■ **Provided data**:
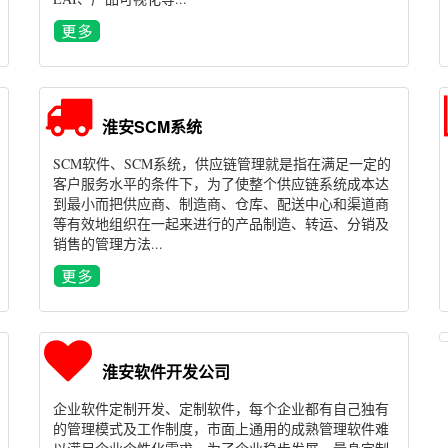
淮安SCM系统
SCM软件、SCM系统，供应链管理就是指在满足一定的
客户服务水平的条件下，为了使整个供应链系统成本达
到最小而把供应商、制造商、仓库、配送中心和渠道商
等有效地组织在一起来进行的产品制造、转运、分销及
销售的管理方法...
淮安软件开发公司
企业软件定制开发、定制软件，每个企业都有自己独有
的管理模式及工作制度，市面上通用的成熟管理软件难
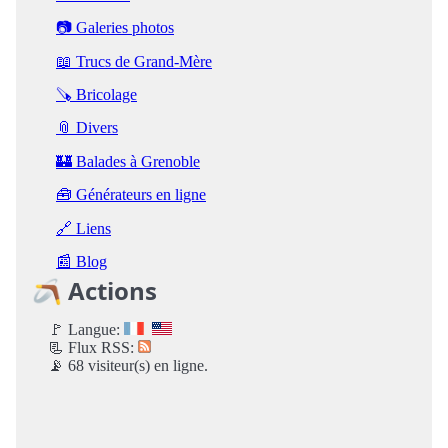
📷 Galeries photos
📖 Trucs de Grand-Mère
🪚 Bricolage
📎 Divers
🏰 Balades à Grenoble
🧰 Générateurs en ligne
🔗 Liens
📰 Blog
🪃 Actions
🚩 Langue:
📃 Flux RSS:
📡 68 visiteur(s) en ligne.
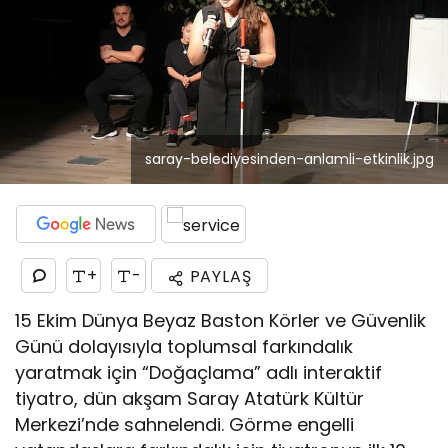
saray-belediyesinden-anlamli-etkinlik.jpg
+
-
PAYLAŞ
15 Ekim Dünya Beyaz Baston Körler ve Güvenlik
Günü dolayısıyla toplumsal farkındalık
yaratmak için “Doğaçlama” adlı interaktif
tiyatro, dün akşam Saray Atatürk Kültür
Merkezi’nde sahnelendi. Görme engelli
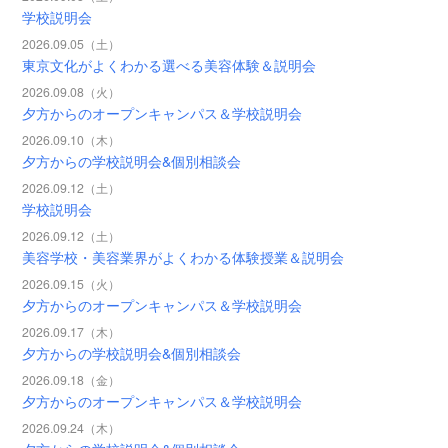
学校説明会
2026.09.05（土）
東京文化がよくわかる選べる美容体験＆説明会
2026.09.08（火）
夕方からのオープンキャンパス＆学校説明会
2026.09.10（木）
夕方からの学校説明会&個別相談会
2026.09.12（土）
学校説明会
2026.09.12（土）
美容学校・美容業界がよくわかる体験授業＆説明会
2026.09.15（火）
夕方からのオープンキャンパス＆学校説明会
2026.09.17（木）
夕方からの学校説明会&個別相談会
2026.09.18（金）
夕方からのオープンキャンパス＆学校説明会
2026.09.24（木）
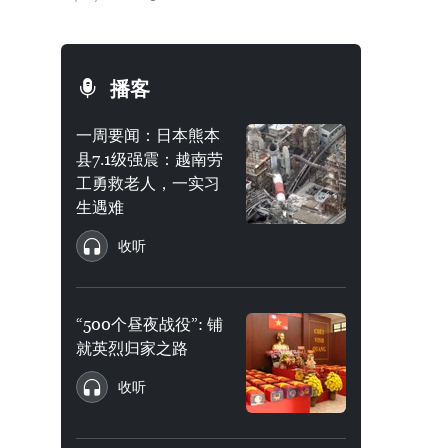
播客
一周要闻：日本熊本
县7.1级强震：越南劳
工勇救老人，一实习
生遇难
收听
“500个昼夜战役”: 铺
就英烈归家之路
收听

■ **What you have to do**:
Leave out the images and copy every record above exactly.

■ **Response to the exercise**:
淮安SCM系统
SCM软件、SCM系统，供应链管理就是指在满足一定的
客户服务水平的条件下，为了使整个供应链系统成本达
到最小而把供应商、制造商、仓库、配送中心和渠道商
等有效地组织在一起来进行的产品制造、转运、分销及
销售的管理方法...
淮安软件开发公司
企业软件定制开发、定制软件，每个企业都有自己独有
的管理模式及工作制度，市面上通用的成熟管理软件难
📷 Galeries photos
📖 Trucs de Grand-Mère
🪚 Bricolage
📎 Divers
🏰 Balades à Grenoble
🧰 Générateurs en ligne
🔗 Liens
📰 Blog
🪃 Actions
🚩 Langue:
📃 Flux RSS:
📡 68 visiteur(s) en ligne.
saray-belediyesinden-anlamli-etkinlik.jpg
+
-
PAYLAŞ
15 Ekim Dünya Beyaz Baston Körler ve Güvenlik
Günü dolayısıyla toplumsal farkındalık
yaratmak için “Doğaçlama” adlı interaktif
tiyatro, dün akşam Saray Atatürk Kültür
Merkezi’nde sahnelendi. Görme engelli
学校説明会
2026.09.05（土）
東京文化がよくわかる選べる美容体験＆説明会
2026.09.08（火）
夕方からのオープンキャンパス＆学校説明会
2026.09.10（木）
夕方からの学校説明会&個別相談会
2026.09.12（土）
学校説明会
2026.09.12（土）
美容学校・美容業界がよくわかる体験授業＆説明会
2026.09.15（火）
夕方からのオープンキャンパス＆学校説明会
2026.09.17（木）
夕方からの学校説明会&個別相談会
2026.09.18（金）
夕方からのオープンキャンパス＆学校説明会
2026.09.24（木）
播客
一周要闻：日本熊本
县7.1级强震：越南劳
工勇救老人，一实习
生遇难
收听
“500个昼夜战役”: 铺
就英烈归家之路
收听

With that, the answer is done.